_What you need to do:_ Quote exactly the lines running from the line with "Hewlett Packard (HP) DeskJet 5145" to the end of the entries, including both, and nothing else.

_Dataset:_
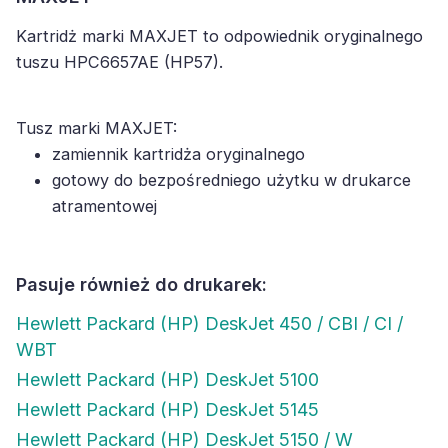
Kartridż marki MAXJET to odpowiednik oryginalnego
tuszu HPC6657AE (HP57).
Tusz marki MAXJET:
zamiennik kartridża oryginalnego
gotowy do bezpośredniego użytku w drukarce
atramentowej
Pasuje również do drukarek:
Hewlett Packard (HP) DeskJet 450 / CBI / CI /
WBT
Hewlett Packard (HP) DeskJet 5100
Hewlett Packard (HP) DeskJet 5145
Hewlett Packard (HP) DeskJet 5150 / W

_Task answer:_
Hewlett Packard (HP) DeskJet 5145
Hewlett Packard (HP) DeskJet 5150 / W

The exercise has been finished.